None of this matters, in the end. I would be happiest if we had a sort of Club Med society, where everybody was handed the same number of clamshell tokens every morning, and no comparisons needed to be made. (Socialism!!!) Yet I am keenly aware of the judgments and stereotypes people form, whether because they think you are some rich bitch who never had to worry or because they think you came from a tasteless, frumpy lower-middle-class and lack refinement. So depending on who I am talking to, I drop the names of places I have been, the operas and plays I have seen, or I muster the street cred of growing up next to some of the roughest neighborhoods in the metro area, daughter of an impoverished single mother.
And sometimes I forget, and toss out the wrong tags, and watch people’s faces change.
None of these qualifiers were toxic in the nation’s beginning, because class was more fluid here. But as privilege and poverty entrenched themselves, calcifying the entire system, the nature of wealth, the range of occupations, and the quality of education all changed. It became harder and harder to break free of the invisible class structure or move about within it.
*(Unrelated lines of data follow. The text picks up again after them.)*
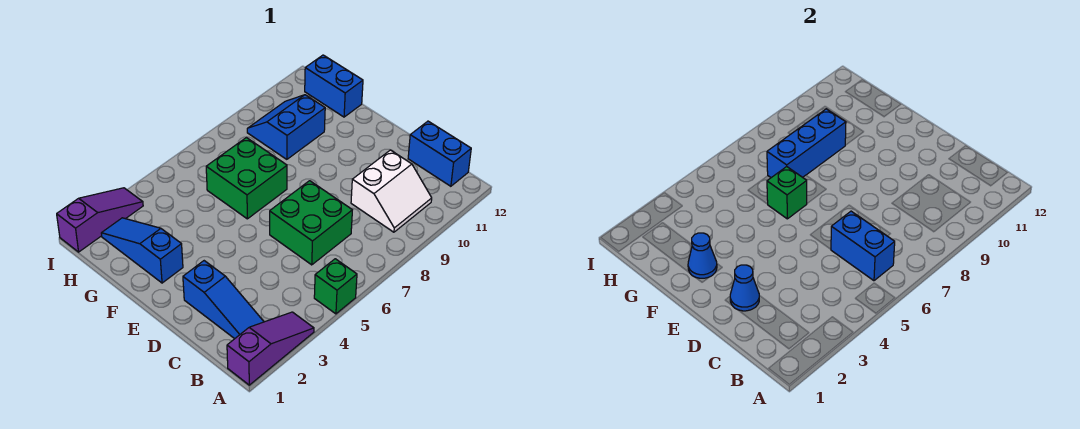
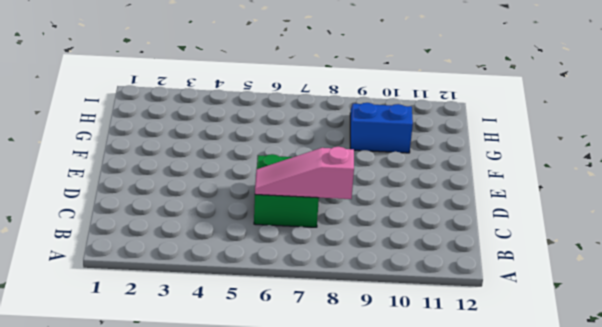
pink slope C6:C8 level 2 top 8 -> blue brick B6:C6 level 2
none -> purple slope A1:A3 level 1 top 1
none -> green brick A5 level 1
none -> blue slope B2:D2 level 1 top D

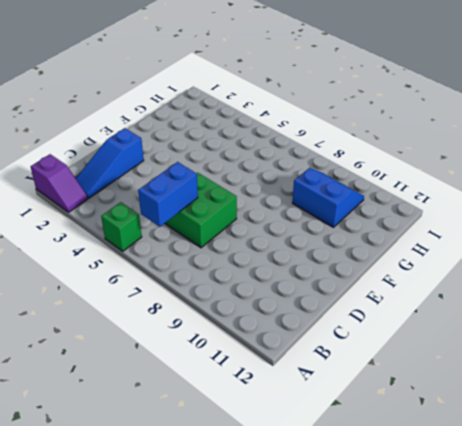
purple slope A1:A2 level 1 top 1 -> purple slope A1:A3 level 1 top 1
none -> white slope B9:C10 level 1 top C
none -> blue brick B12:C12 level 1
none -> blue slope F2:H2 level 1 top F

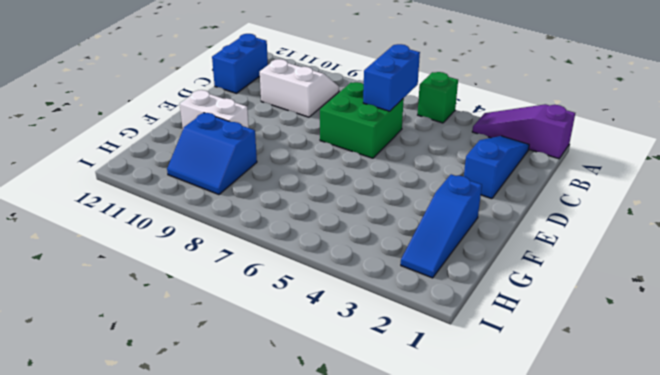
white brick F10:F11 level 1 -> none
none -> green brick F6:G7 level 1
none -> blue brick G12:H12 level 1
none -> purple slope I1:I3 level 1 top 1

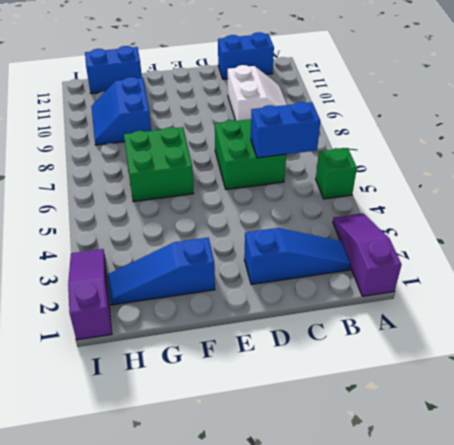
none -> blue cone D2 level 2
none -> blue cone F2 level 2
none -> green brick F6 level 2

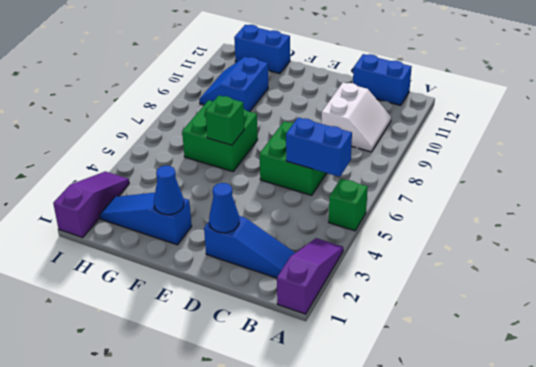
none -> blue brick G7:G9 level 2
Thanks to consumer culture, those of us without serious money are slapped in the face a hundred times a day by what we cannot have, and therefore cannot be. And those who do have money—that unctuous word, wealth—throw up the barricades, because they feel the hot breath of resentment, and they fear it. Hope and ambition used to knit the social fabric together, back when noblesse oblige meant sticking out a hand to pull others to your level. Now that fabric is ripping right down the middle, where that nice solid stable middle class with just enough used to live, and it is becoming harder to talk across the divide, no matter how much shorthand you use. Too little binds us together.